Presentation Authors: Grant Innes, Alec Mitchell*, Bryce Weber, Calgary, Canada, Joel Teichman, Kevin Carlson, Vancouver, Canada, Andrew McRae, Calgary, Canada, Michael Law, Frank Scheuermeyer, Eric Grafstein, Vancouver, Canada, James Andruchow, Calgary, Canada
Introduction: Ureteric colic is a common condition that causes severe pain and generates substantial health system utilization. Traditional management includes analgesia and a trial of spontaneous passage, which can succeed, but passage may take weeks and cause severe morbidity. Early stone removal is an alternative, but uptake is variable. Stone removal rapidly improves patient outcomes by relieving obstruction and pain, but to date there has not been a study comparing early intervention with spontaneous passage, and there is little evidence clarifying patients most likely to benefit.

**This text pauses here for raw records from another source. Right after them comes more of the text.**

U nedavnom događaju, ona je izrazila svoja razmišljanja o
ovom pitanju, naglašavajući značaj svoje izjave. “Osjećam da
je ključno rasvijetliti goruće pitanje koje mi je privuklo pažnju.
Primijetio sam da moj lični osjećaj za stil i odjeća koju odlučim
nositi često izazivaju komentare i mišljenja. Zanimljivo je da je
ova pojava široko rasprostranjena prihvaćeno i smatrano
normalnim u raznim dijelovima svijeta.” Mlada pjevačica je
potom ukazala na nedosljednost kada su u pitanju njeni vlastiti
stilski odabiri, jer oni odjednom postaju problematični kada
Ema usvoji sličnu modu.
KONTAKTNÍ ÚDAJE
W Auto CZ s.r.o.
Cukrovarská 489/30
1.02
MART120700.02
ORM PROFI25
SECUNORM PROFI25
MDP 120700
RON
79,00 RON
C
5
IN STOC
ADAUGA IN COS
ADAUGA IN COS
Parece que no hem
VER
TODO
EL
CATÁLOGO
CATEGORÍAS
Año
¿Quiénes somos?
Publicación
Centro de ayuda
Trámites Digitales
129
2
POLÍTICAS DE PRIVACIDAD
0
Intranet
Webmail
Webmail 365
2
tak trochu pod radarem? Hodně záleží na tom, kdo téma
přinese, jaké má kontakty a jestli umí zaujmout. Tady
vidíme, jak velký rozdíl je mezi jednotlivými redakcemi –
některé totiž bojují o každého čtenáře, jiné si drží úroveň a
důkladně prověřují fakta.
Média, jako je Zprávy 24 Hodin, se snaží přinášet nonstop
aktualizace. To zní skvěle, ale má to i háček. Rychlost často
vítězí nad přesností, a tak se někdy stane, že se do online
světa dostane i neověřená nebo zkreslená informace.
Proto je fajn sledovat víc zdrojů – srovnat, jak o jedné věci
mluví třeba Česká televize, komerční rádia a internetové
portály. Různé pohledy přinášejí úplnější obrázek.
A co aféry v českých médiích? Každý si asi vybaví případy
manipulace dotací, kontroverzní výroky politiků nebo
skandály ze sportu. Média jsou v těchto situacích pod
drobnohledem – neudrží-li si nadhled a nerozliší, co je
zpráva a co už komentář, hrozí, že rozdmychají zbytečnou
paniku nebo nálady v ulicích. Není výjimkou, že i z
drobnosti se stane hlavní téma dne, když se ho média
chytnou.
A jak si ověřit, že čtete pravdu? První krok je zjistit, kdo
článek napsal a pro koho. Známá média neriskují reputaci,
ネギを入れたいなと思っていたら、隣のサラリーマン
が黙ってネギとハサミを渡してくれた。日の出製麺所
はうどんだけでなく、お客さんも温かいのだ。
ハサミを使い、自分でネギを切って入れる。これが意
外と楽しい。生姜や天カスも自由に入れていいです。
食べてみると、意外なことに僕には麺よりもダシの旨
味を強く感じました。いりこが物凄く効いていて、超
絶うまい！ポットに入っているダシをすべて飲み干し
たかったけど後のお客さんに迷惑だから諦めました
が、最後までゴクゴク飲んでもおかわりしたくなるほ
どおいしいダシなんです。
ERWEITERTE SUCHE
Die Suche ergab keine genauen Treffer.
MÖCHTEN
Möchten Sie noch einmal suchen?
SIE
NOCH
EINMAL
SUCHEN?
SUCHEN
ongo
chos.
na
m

Methods: We looked at two health regions, Calgary Health Region, which serves 1.4 million people and Vancouver Coastal Health (VCH) region which serves 1.2 million. Using regional admin databases we identified all emergency department (ED) patients with a diagnosis of renal colic based on ICD-10 codes. Eligible patients had CT to confirm a stone 2.0-9.9mm in size. Exclusion criteria were used based on stone and patient specific factors. Two cohorts were studied; an early intervention group, which underwent surgical intervention within 3 days of ED presentation and a trial of spontaneous passage group, which did not receive intervention for >5 days.
Results: We studied 3081 ED patients with well-characterized ureteral stones. 1168 (37.9%) underwent early surgical intervention and 1913 (62.0%) had a trial of spontaneous passage. Patients that underwent spontaneous passage saw adverse outcomes increase in linear fashion with increasing stone width and proximal location. In early intervention patients, outcomes are relatively constant regardless of stone size, but worse with proximal location. See table 1.
Conclusions: This study provides strong evidence for specific stone parameters to guide early intervention in patients presenting with ureteral colic. This data suggests that patients having low risk stones (width < 5mm) undergo a trial of spontaneous passage, that patients having high-risk stones (width >7.0mm or proximal-middle >5mm) be offered early surgical intervention, and that those with medium-risk stones (distal, >5.0mm) be managed on a case-by-case basis. These recommendations are more aggressive than current American guidelines, which recommend a trial of spontaneous passage at < 10mm.